2 Advertising costs were approx. US$120,000, including the discounts offered by radio
stations to the Red Cross. A TV spot in prime time could be at least 10 to 15 times more.
3 The average monthly price of a gallon of regular gasoline in Colombia changed according
to oil prices in the world market. In the three months before, during, and after Oilcorp’s
campaign, prices in Bogotá moved between US$3.64 and US$3.73 per gallon. Nevertheless,
even if gas prices were highly regulated in the Colombian market, the Government allowed
every station to have different prices. For cab or truck drivers, minimal differences in gas
stations’ prices could represent significant savings. The free margin number for distributors
(5.5%) did not include service stations’ operating expenses and had variations in different
areas of the country. The net estimated margin per station could vary between 1.5% and
4%. A small car could be filled with approx. 10 gallons.
4Chevron operated a nationwide network of nearly 400 Texaco service stations. They had
10-18% market share in automotive and aviation fuels, and in lubricants. Under the Texaco
name, since 1958, the company had sold a full line of branded products through stations,
sales agents and distributors in Colombia. The firm also marketed lubricants, coolants and
greases under several brands for consumer, commercial and industrial use. In 2007,
Chevron began offering fuels containing the Techron® additive.
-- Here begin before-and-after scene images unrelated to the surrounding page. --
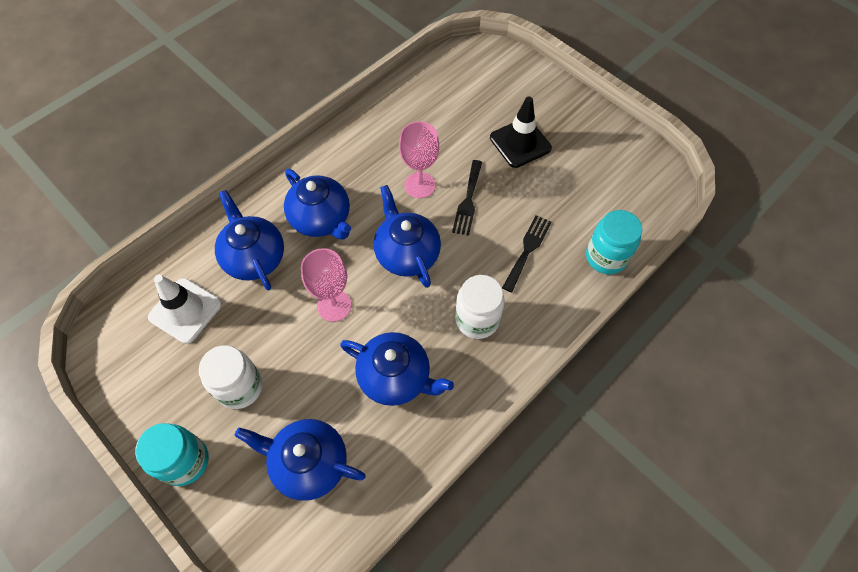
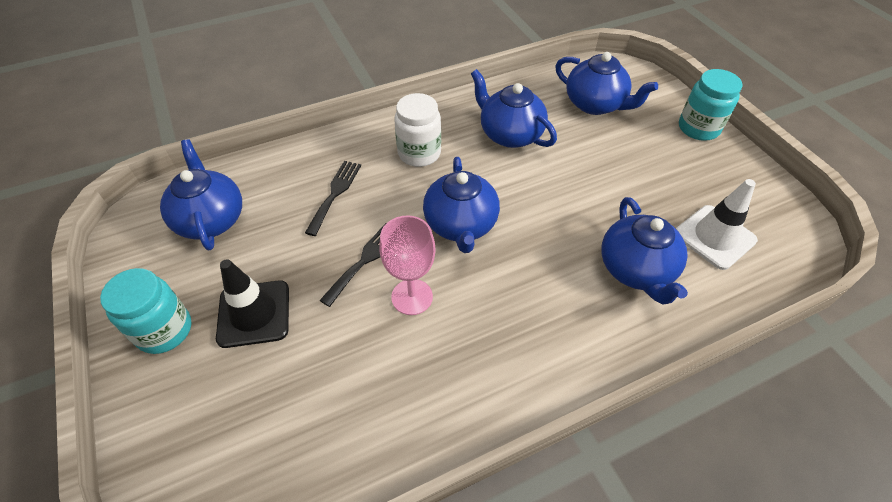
camera: 160 degrees left, 10 degrees down
(240, 387) = (652, 162): white jar -> none
(321, 219) = (548, 291): blue teapot -> blue teapot (211, 219)
(334, 305) = (552, 199): pink goblet -> none
(527, 250) = (335, 193): black fork -> black fork turned 150 degrees clockwise
(606, 257) = (266, 167): turquoise jar -> turquoise jar (164, 330)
5 According to this campaign, “every time you buy fuel at Texaco service stations identified
with the promotion, you will receive a card with a hidden code of eight letters. You will
receive one or more cards depending on the amount of Texaco gasoline that you fill your
tank with.” Customers had to enter the hidden codes either through their cellphones (via
text messaging) or on the website. Some of the data asked of customers included their
region, contact information, and type of vehicle. The list of prizes included 46 brand new
cars, 90” LCD TV sets, 20 stereo players, and 40 DVD players. The total cost of those
products was almost US$800,000 (assuming market prices). Texaco also gave the
promotion considerable airtime on the best primetime TV slots on weekdays.